# Work item:
Copy out each line of the material in which the word "reset" can be found.

# Given records:

• • • • •

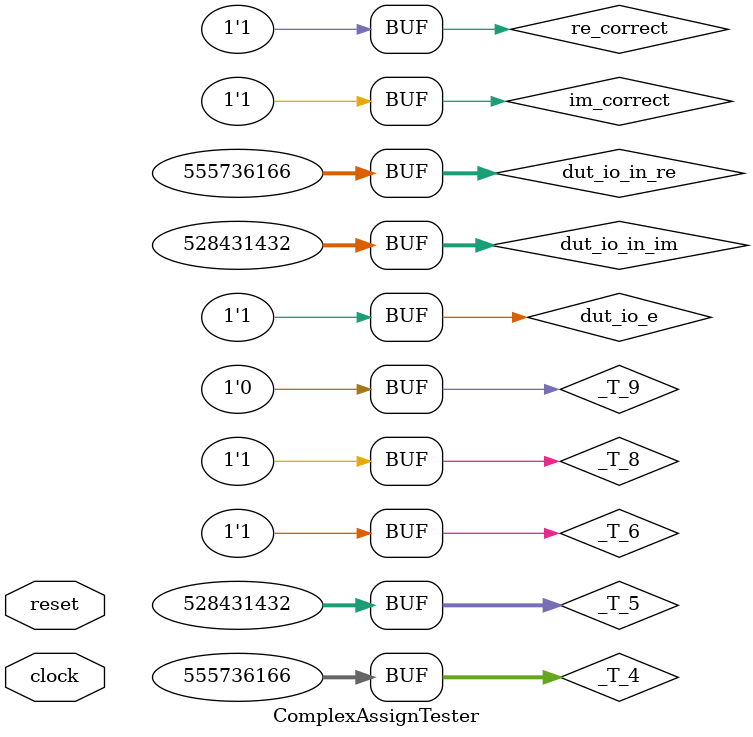
<source format=v>
module ComplexAssign(
  input         io_e,
  input  [31:0] io_in_re,
  input  [31:0] io_in_im
);
  initial begin end
endmodule
module ComplexAssignTester(
  input   clock,
  input   reset
);
  wire  dut_io_e; // @[ComplexAssign.scala 34:19]
  wire [31:0] dut_io_in_re; // @[ComplexAssign.scala 34:19]
  wire [31:0] dut_io_in_im; // @[ComplexAssign.scala 34:19]
  reg  value; // @[Counter.scala 29:33]
  reg [31:0] _RAND_0;
  wire  _T_2; // @[Counter.scala 38:22]
  wire [31:0] _T_4; // @[ComplexAssign.scala 38:41]
  wire  re_correct; // @[ComplexAssign.scala 38:34]
  wire [31:0] _T_5; // @[ComplexAssign.scala 39:41]
  wire  im_correct; // @[ComplexAssign.scala 39:34]
  wire  _T_6; // @[ComplexAssign.scala 40:21]
  wire  _T_8; // @[ComplexAssign.scala 40:9]
  wire  _T_9; // @[ComplexAssign.scala 40:9]
  wire  _T_11; // @[ComplexAssign.scala 42:9]
  ComplexAssign dut ( // @[ComplexAssign.scala 34:19]
    .io_e(dut_io_e),
    .io_in_re(dut_io_in_re),
    .io_in_im(dut_io_in_im)
  );
  assign _T_2 = value + 1'h1; // @[Counter.scala 38:22]
  assign _T_4 = dut_io_e ? dut_io_in_re : 32'h0; // @[ComplexAssign.scala 38:41]
  assign re_correct = 32'h211fdc66 == _T_4; // @[ComplexAssign.scala 38:34]
  assign _T_5 = dut_io_e ? dut_io_in_im : 32'h0; // @[ComplexAssign.scala 39:41]
  assign im_correct = 32'h1f7f3948 == _T_5; // @[ComplexAssign.scala 39:34]
  assign _T_6 = re_correct & im_correct; // @[ComplexAssign.scala 40:21]
  assign _T_8 = _T_6 | reset; // @[ComplexAssign.scala 40:9]
  assign _T_9 = _T_8 == 1'h0; // @[ComplexAssign.scala 40:9]
  assign _T_11 = reset == 1'h0; // @[ComplexAssign.scala 42:9]
  assign dut_io_e = 1'h1; // @[ComplexAssign.scala 37:12]
  assign dut_io_in_re = 32'h211fdc66; // @[ComplexAssign.scala 35:16]
  assign dut_io_in_im = 32'h1f7f3948; // @[ComplexAssign.scala 36:16]
`ifdef RANDOMIZE_GARBAGE_ASSIGN
`define RANDOMIZE
`endif
`ifdef RANDOMIZE_INVALID_ASSIGN
`define RANDOMIZE
`endif
`ifdef RANDOMIZE_REG_INIT
`define RANDOMIZE
`endif
`ifdef RANDOMIZE_MEM_INIT
`define RANDOMIZE
`endif
`ifndef RANDOM
`define RANDOM $random
`endif
`ifdef RANDOMIZE_MEM_INIT
  integer initvar;
`endif
initial begin
  `ifdef RANDOMIZE
    `ifdef INIT_RANDOM
      `INIT_RANDOM
    `endif
    `ifndef VERILATOR
      `ifdef RANDOMIZE_DELAY
        #`RANDOMIZE_DELAY begin end
      `else
        #0.002 begin end
      `endif
    `endif
  `ifdef RANDOMIZE_REG_INIT
  _RAND_0 = {1{`RANDOM}};
  value = _RAND_0[0:0];
  `endif // RANDOMIZE_REG_INIT
  `endif // RANDOMIZE
end
  always @(posedge clock) begin
    if (reset) begin
      value <= 1'h0;
    end else begin
      value <= _T_2;
    end
    `ifndef SYNTHESIS
    `ifdef PRINTF_COND
      if (`PRINTF_COND) begin
    `endif
        if (_T_9) begin
          $fwrite(32'h80000002,"Assertion failed\n    at ComplexAssign.scala:40 assert(re_correct && im_correct)\n"); // @[ComplexAssign.scala 40:9]
        end
    `ifdef PRINTF_COND
      end
    `endif
    `endif // SYNTHESIS
    `ifndef SYNTHESIS
    `ifdef STOP_COND
      if (`STOP_COND) begin
    `endif
        if (_T_9) begin
          $fatal; // @[ComplexAssign.scala 40:9]
        end
    `ifdef STOP_COND
      end
    `endif
    `endif // SYNTHESIS
    `ifndef SYNTHESIS
    `ifdef STOP_COND
      if (`STOP_COND) begin
    `endif
        if (value & _T_11) begin
          $finish; // @[ComplexAssign.scala 42:9]
        end
    `ifdef STOP_COND
      end
    `endif
    `endif // SYNTHESIS
  end
endmodule

</source>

• • • • •

# Exercise response:
  input   reset
  assign _T_8 = _T_6 | reset; // @[ComplexAssign.scala 40:9]
  assign _T_11 = reset == 1'h0; // @[ComplexAssign.scala 42:9]
    if (reset) begin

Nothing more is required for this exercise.